Stored items:
__________

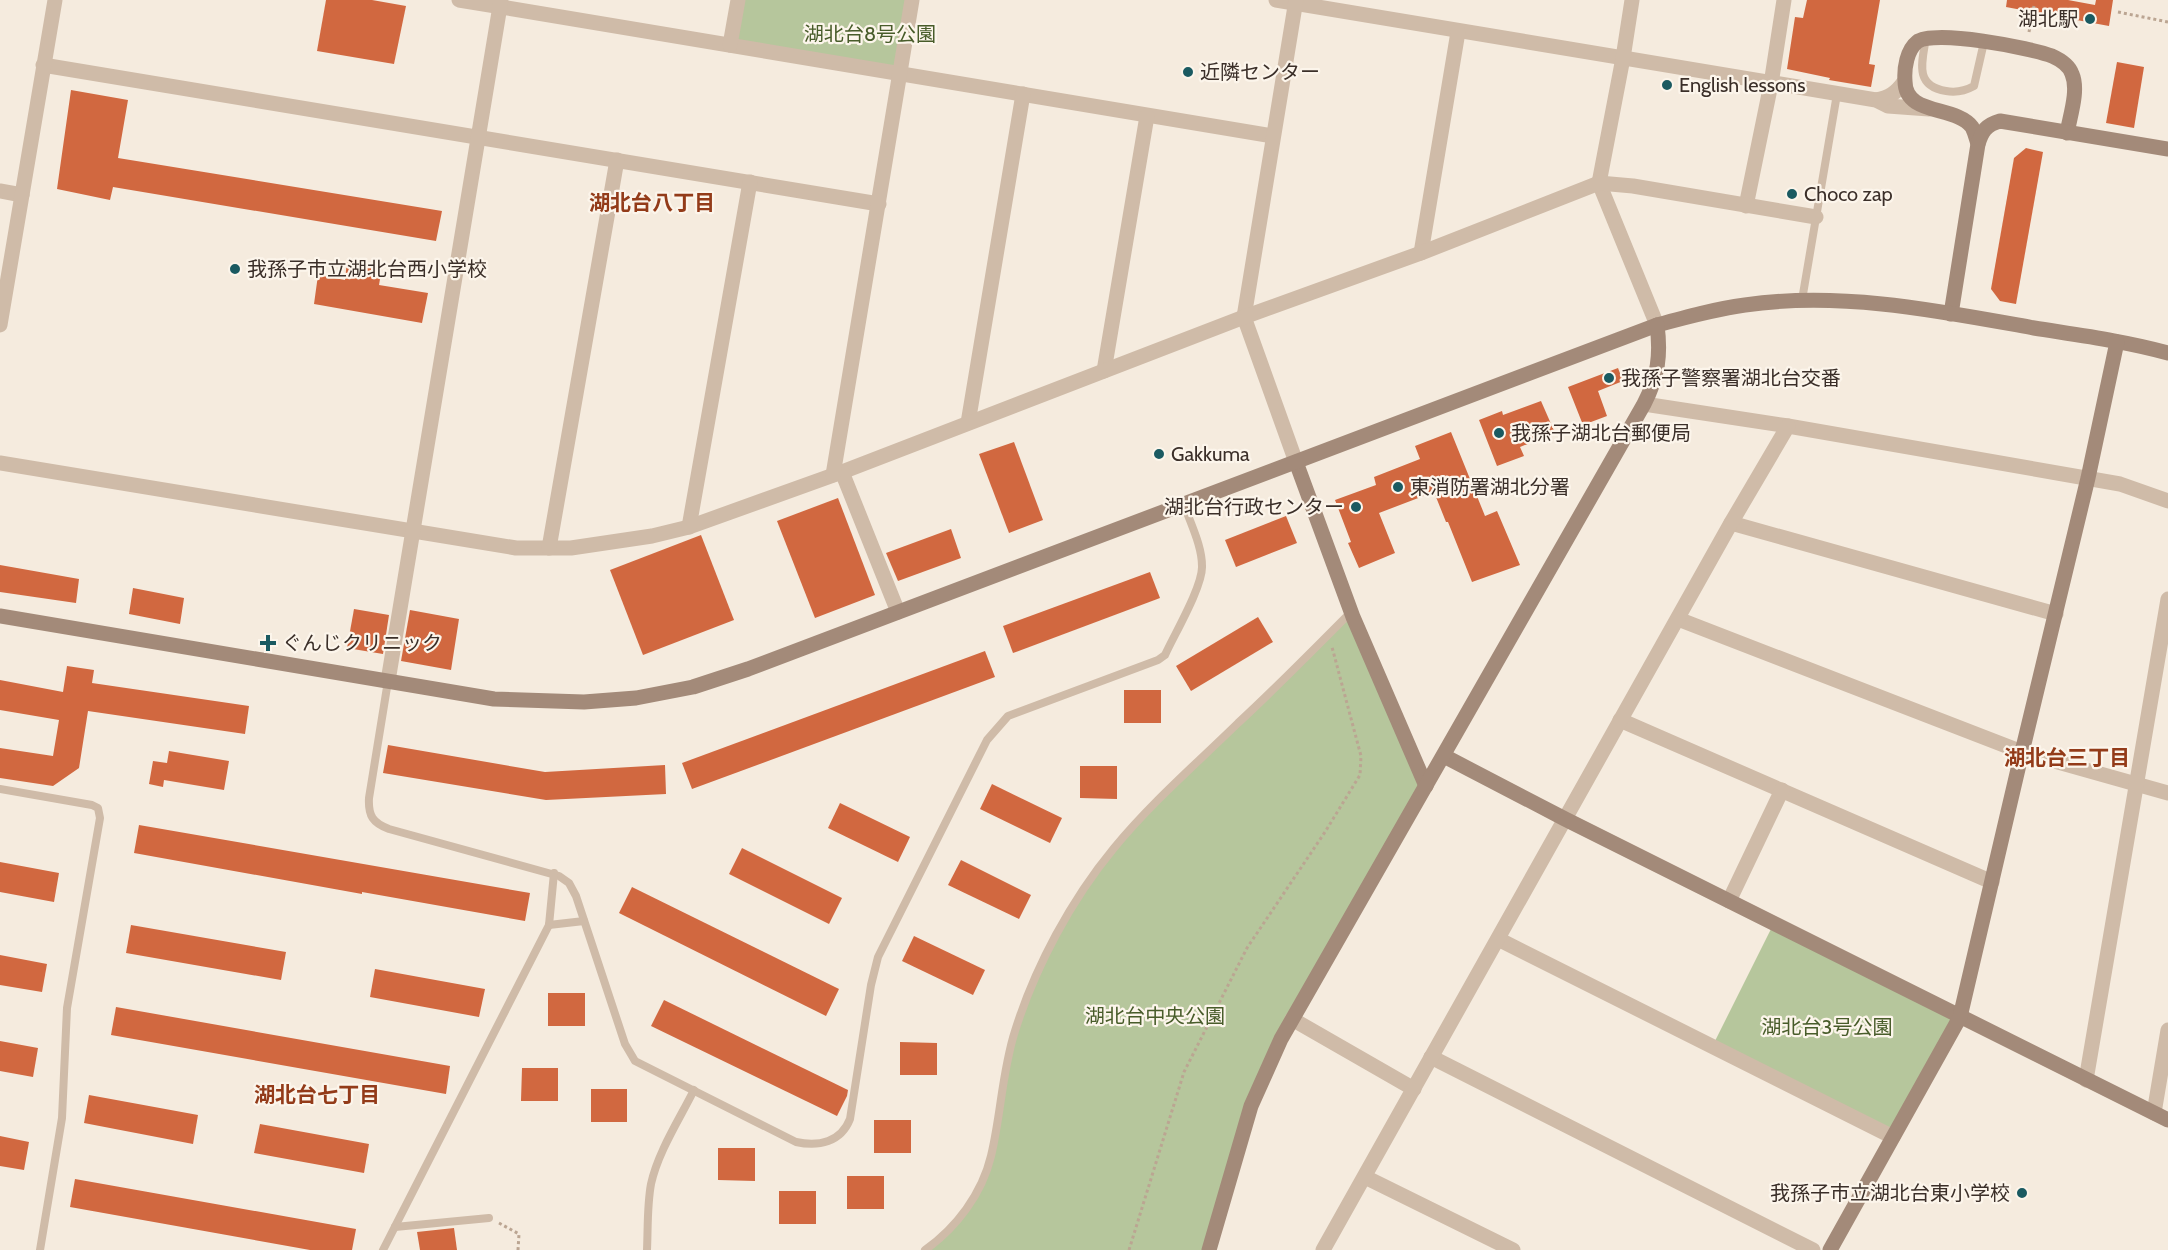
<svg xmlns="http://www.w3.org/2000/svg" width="2168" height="1250" font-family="Cabin,'Noto Sans JP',sans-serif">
  <rect width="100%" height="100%" fill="#f5ebde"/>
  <g fill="#b6c69c">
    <path d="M738,0h174l-12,73 -170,-28z"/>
    <path d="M1351,612l75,174 -145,253 -72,211h-284l27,-22 34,-56 29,-141 52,-117 47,-67z"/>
    <path d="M1774,923l186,94 -67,120 -181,-90z"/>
  </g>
  <g fill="#d16840">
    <path d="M326,0h46l34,6 -12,58 -77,-13z"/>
    <path d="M1807,0h73l-11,64 6,1 -4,22 -42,-7 1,-2 -43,-9 8,-52 8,1z"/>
    <path d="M2007,0h61l27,5 1,-5h17l-4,26 -103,-19z"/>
    <path d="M2117,62l27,5 -10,61 -28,-5z"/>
    <path d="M71,90l57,10 -10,58 324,53 -6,30 -323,-54 -3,13 -53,-11z"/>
    <path d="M2026,148l17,4 -27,152 -16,-3 -9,-12 23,-131z"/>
    <path d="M347,261l35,6 -3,18 49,8 -6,30 -108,-19 4,-29 27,5z"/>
    <path d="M1618,368l5,13 -25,10 9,25 -24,9 -15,-38z"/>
    <path d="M1541,401l14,32 -35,14 4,9 -27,10 -18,-46 23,-9 1,4z"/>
    <path d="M1451,432l34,84 12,-5 23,54 -48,17 -24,-60h-2l-12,-30 -55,21 16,40 -36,15 -11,-25 3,-1 -16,-42 41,-15 -2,-8 46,-18 -5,-13z"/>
    <path d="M1014,442l29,78 -34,13 -30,-79z"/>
    <path d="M838,498l37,97 -60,23 -38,-97z"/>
    <path d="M1286,516l11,27 -61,24 -11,-27z"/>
    <path d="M951,529l10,29 -63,23 -12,-28z"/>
    <path d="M701,535l33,85 -91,35 -33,-85z"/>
    <path d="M0,565l79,14 -3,24 -76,-11z"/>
    <path d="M1150,572l10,26 -147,55 -10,-27z"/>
    <path d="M133,588l51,10 -4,26 -51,-10z"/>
    <path d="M354,609l35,6 -6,39 -36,-6z"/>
    <path d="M410,610l49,9 -8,51 -50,-9z"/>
    <path d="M1258,617l15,25 -82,49 -15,-25z"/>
    <path d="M985,651l10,26 -303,112 -10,-26z"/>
    <path d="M67,666l27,4 -2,13 157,23 -4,28 -157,-23 -9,57 -26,18 -53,-8v-30l53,8 6,-36 -59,-10v-30l63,12z"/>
    <rect x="1124" y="690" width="37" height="33"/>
    <path d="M388,745l157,27 120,-7 1,29 -120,6 -163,-27z"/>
    <path d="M169,751l60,10 -5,29 -60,-10 -1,7 -14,-3 4,-23 14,2z"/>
    <path d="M1080,766h37v33l-37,-1z"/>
    <path d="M992,784l70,34 -12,25 -70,-34z"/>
    <path d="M840,803l70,34 -12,25 -70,-34z"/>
    <path d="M139,825l391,68 -5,28 -163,-29v2l-228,-41z"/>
    <path d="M742,848l100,50 -13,26 -100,-50z"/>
    <path d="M961,860l70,35 -12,24 -71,-34z"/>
    <path d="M0,862l59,11 -5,29 -54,-10z"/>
    <path d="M632,887l207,102 -13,27 -207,-103z"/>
    <path d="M131,925l155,27 -5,28 -155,-27z"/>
    <path d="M914,936l71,34 -12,25 -71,-34z"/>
    <path d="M0,955l47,9 -5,28 -42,-7z"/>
    <path d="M375,969l110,20 -6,28 -109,-20z"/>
    <rect x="548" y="993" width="37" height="33"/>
    <path d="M664,1000l184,90 -1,6 -10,20 -186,-90z"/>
    <path d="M116,1007l334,59 -4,28 -335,-59z"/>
    <path d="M0,1041l38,7 -5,29 -33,-6z"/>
    <path d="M900,1042l37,1v32h-37z"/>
    <path d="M522,1068h36v33h-37z"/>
    <rect x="591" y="1089" width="36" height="33"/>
    <path d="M89,1095l109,20 -5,29 -109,-21z"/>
    <rect x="874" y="1120" width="37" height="33"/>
    <path d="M260,1124l109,20 -5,29 -110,-20z"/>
    <path d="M0,1136l29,6 -5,28 -24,-4z"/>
    <path d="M718,1148h37v33l-37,-1z"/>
    <rect x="847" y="1176" width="37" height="33"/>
    <path d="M75,1179l281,50 -4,21h-42l-240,-43z"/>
    <rect x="779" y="1191" width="37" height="33"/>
    <path d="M454,1228l3,22h-37l-3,-18z"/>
  </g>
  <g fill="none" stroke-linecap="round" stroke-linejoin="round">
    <g stroke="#bba592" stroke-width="3" stroke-dasharray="3 3" stroke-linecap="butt">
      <path d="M2118,12l50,10"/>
      <path d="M2029,32l5,-26"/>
      <path d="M499,1223l20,11 -1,16"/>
      <path d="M1129,1250l55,-178 63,-124 78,-116 35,-57 1,-19 -29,-109"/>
    </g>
    <g stroke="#cfbba8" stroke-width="8">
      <path d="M1926,38c-4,24 -12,48 20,53 11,2 19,0 28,-5l10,-44"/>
      <path d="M1802,300l35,-206"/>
      <path d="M388,681l-19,117c-1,18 4,25 20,31l170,47 10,7 7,13 49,148 10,17 161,81c23,5 45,0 54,-23l21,-134 7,-28 109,-217 21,-24 150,-56 7,-5c9,-20 38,-69 37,-89 0,-21 -12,-43 -18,-62"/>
      <path d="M0,789l92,16 6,3 2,10 -33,190 -5,110 -22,132"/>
      <path d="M549,925l35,-4"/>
      <path d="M395,1227l94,-9"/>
      <path d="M383,1250l166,-325 5,-52"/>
      <path d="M647,1250c1,-22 0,-44 4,-66 7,-32 28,-64 43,-94"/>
      <path d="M925,1250c31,-22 57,-56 66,-94 10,-41 11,-85 24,-125 20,-64 56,-131 99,-183 37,-45 82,-84 124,-125 39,-36 76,-74 113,-111"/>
    </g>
    <g stroke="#cfbba8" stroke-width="15">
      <path d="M459,0l814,136"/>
      <path d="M1276,0l600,100 12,6 41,3"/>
      <path d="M1296,0l-52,317 52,145"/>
      <path d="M1632,0l-9,58 -24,125 58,142"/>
      <path d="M730,45l8,-45"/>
      <path d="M43,65l836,139"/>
      <path d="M1876,100c13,-2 20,-7 28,-18"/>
      <path d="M0,191l22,4"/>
      <path d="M1746,206l25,-122 13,-84"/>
      <path d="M1421,253l37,-221"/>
      <path d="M0,325l55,-325"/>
      <path d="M1104,371l43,-255"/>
      <path d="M1644,404l144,22 332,58 48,17"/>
      <path d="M968,423l55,-329"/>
      <path d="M0,463l516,85h55l81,-12 37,-9 153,-55 402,-155 177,-64 178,-70 34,3 183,31"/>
      <path d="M842,472l56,140"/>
      <path d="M833,475l79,-475"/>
      <path d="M1731,523l325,91"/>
      <path d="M689,527l61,-345"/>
      <path d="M549,548l68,-388"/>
      <path d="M1678,619l344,133 146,41"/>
      <path d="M388,681l113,-681"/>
      <path d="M1620,720l372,162"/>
      <path d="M1729,901l53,-111"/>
      <path d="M1498,939l395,198"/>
      <path d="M1292,1019l122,70"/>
      <path d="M1431,1057l382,193"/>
      <path d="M2086,1080l82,-481"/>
      <path d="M2154,1113l14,-83"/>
      <path d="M1365,1177l148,73"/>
      <path d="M1323,1250l408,-727 57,-97"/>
    </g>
    <g stroke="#a38a79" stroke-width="15">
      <path d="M1978,144c-2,-6 -3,-11 -6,-17 -17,-22 -67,-11 -67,-46 -1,-13 2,-31 12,-39 17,-13 114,6 135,14 9,4 17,9 20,18 7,16 -2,42 -5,59"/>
      <path d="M1951,314l27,-170c4,-13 8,-19 22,-23l168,28"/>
      <path d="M1296,462l57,155 73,169"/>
      <path d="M0,616l494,83 90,3 52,-4 57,-11 55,-18 909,-344c29,-8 58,-16 88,-20 96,-14 195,6 289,23 44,7 91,13 134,25"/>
      <path d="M1444,756l121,63 603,301"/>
      <path d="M1209,1250l42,-144 30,-67 363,-635c14,-27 17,-49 13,-79"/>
      <path d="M1830,1250l130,-233 62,-265 66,-274 29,-136"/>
    </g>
  </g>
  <g fill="#1a5a61" stroke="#fcf5eb" stroke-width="2">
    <circle cx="2090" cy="19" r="6"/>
    <circle cx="1188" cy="72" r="6"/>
    <circle cx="1667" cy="85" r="6"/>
    <circle cx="1792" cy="194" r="6"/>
    <circle cx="235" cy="269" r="6"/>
    <circle cx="1609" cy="378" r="6"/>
    <circle cx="1499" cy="433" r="6"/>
    <circle cx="1159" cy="454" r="6"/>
    <circle cx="1398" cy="487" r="6"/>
    <circle cx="1356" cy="507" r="6"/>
    <path d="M265 634h6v6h6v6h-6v6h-6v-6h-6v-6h6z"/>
    <circle cx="2022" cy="1193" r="6"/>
  </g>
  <g text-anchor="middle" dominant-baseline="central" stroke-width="4.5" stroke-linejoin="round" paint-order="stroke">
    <g font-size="20" fill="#3b2f29" stroke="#fcf5eb" text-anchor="start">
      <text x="2078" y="19" text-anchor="end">湖北駅</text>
      <text x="1200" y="72">近隣センター</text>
      <text x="1679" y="85">English lessons</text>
      <text x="1804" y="194">Choco zap</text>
      <text x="247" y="269">我孫子市立湖北台西小学校</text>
      <text x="1621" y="378">我孫子警察署湖北台交番</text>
      <text x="1511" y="433">我孫子湖北台郵便局</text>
      <text x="1171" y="454">Gakkuma</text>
      <text x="1410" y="487">東消防署湖北分署</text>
      <text x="1344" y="507" text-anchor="end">湖北台行政センター</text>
      <text x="282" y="643">ぐんじクリニック</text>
      <text x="2010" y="1193" text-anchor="end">我孫子市立湖北台東小学校</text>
    </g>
    <g font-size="20" fill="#485c2a" stroke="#fcf5eb">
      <text x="870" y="34">湖北台8号公園</text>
      <text x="1155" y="1016">湖北台中央公園</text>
      <text x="1827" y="1027">湖北台3号公園</text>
    </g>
    <g font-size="21" font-weight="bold" fill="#933b19" stroke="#fcf5eb">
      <text x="652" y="202">湖北台八丁目</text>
      <text x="2067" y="757">湖北台三丁目</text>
      <text x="317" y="1094">湖北台七丁目</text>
    </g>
  </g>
</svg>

__________

Reproduce every line above that contains the string "round".

** SOLUTION **
  <g fill="none" stroke-linecap="round" stroke-linejoin="round">
  <g text-anchor="middle" dominant-baseline="central" stroke-width="4.5" stroke-linejoin="round" paint-order="stroke">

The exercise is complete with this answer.